▸ **WHAT THE TASK ASKS**
Count the lines below that contain the string "region", treating uppercase and lowercase letters as distinct. Give only the number.

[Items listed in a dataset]
************

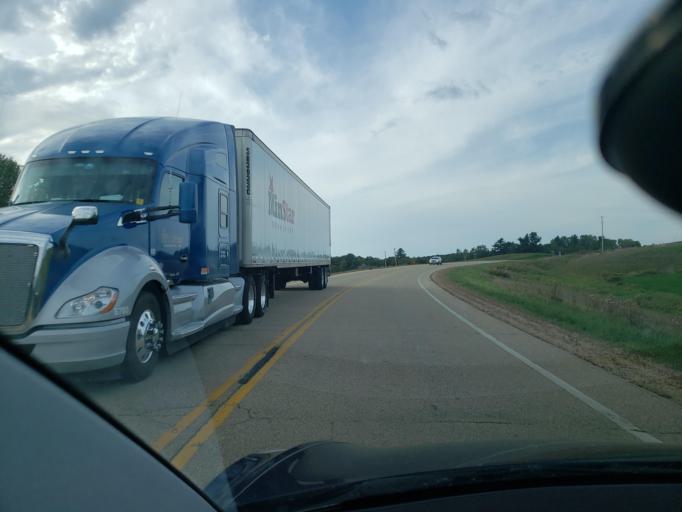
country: US
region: Wisconsin
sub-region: Waupaca County
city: Marion
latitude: 44.7396
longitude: -88.8980
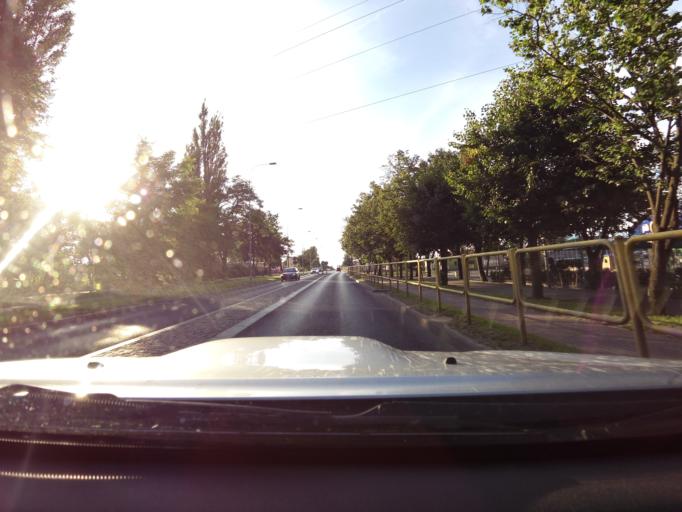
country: PL
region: Warmian-Masurian Voivodeship
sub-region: Powiat ostrodzki
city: Ostroda
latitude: 53.6902
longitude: 19.9826
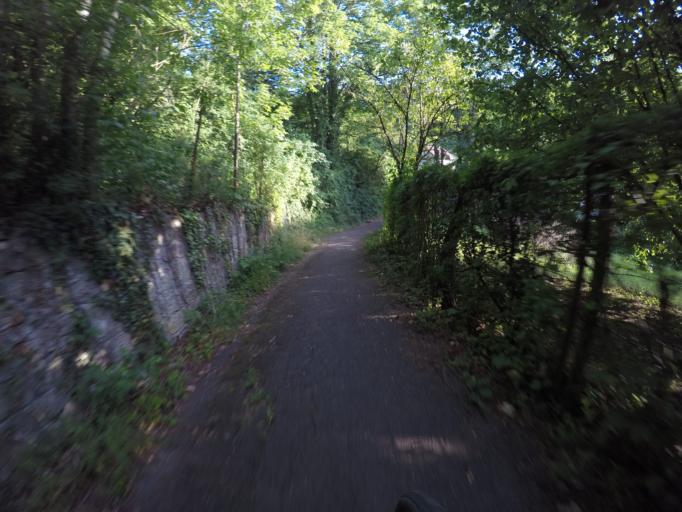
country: DE
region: Baden-Wuerttemberg
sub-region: Regierungsbezirk Stuttgart
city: Stuttgart-Ost
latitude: 48.7774
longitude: 9.2153
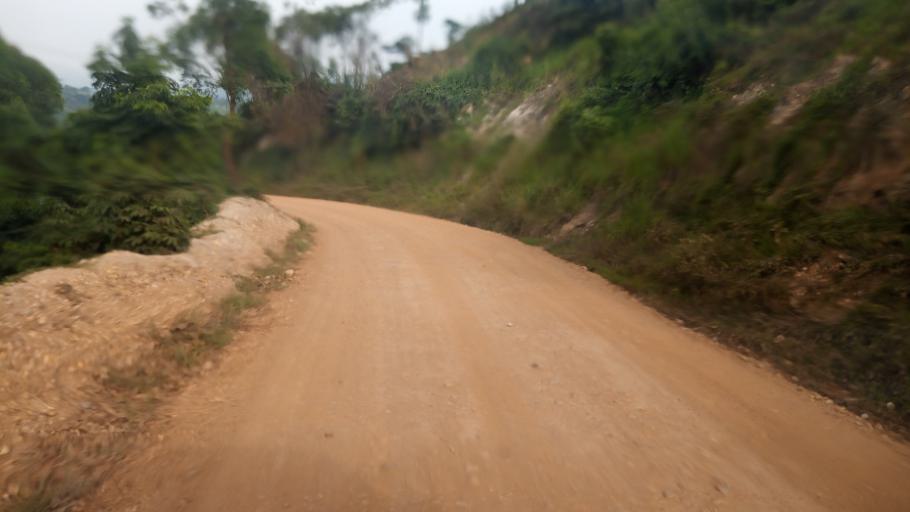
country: UG
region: Western Region
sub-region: Kanungu District
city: Ntungamo
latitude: -0.8388
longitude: 29.6470
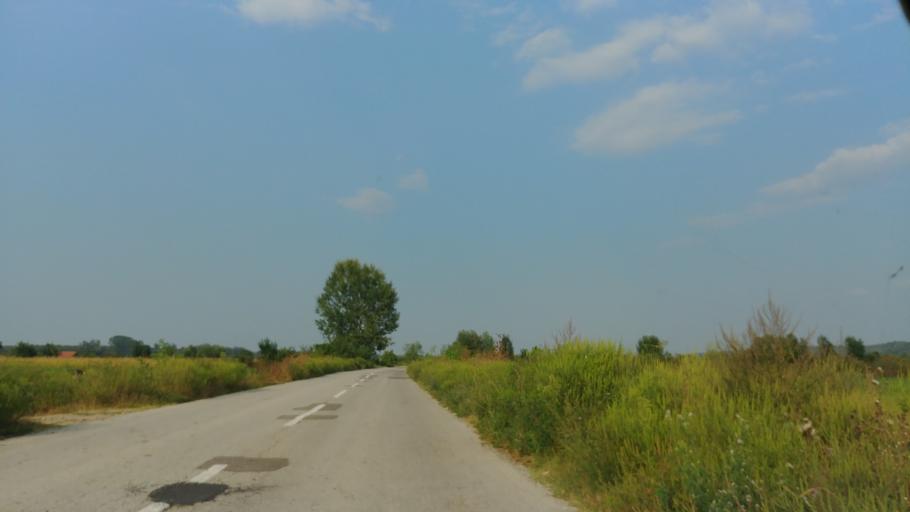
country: BA
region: Republika Srpska
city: Lopare
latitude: 44.7341
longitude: 18.8487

************

▸ **WRITTEN ANSWER**
9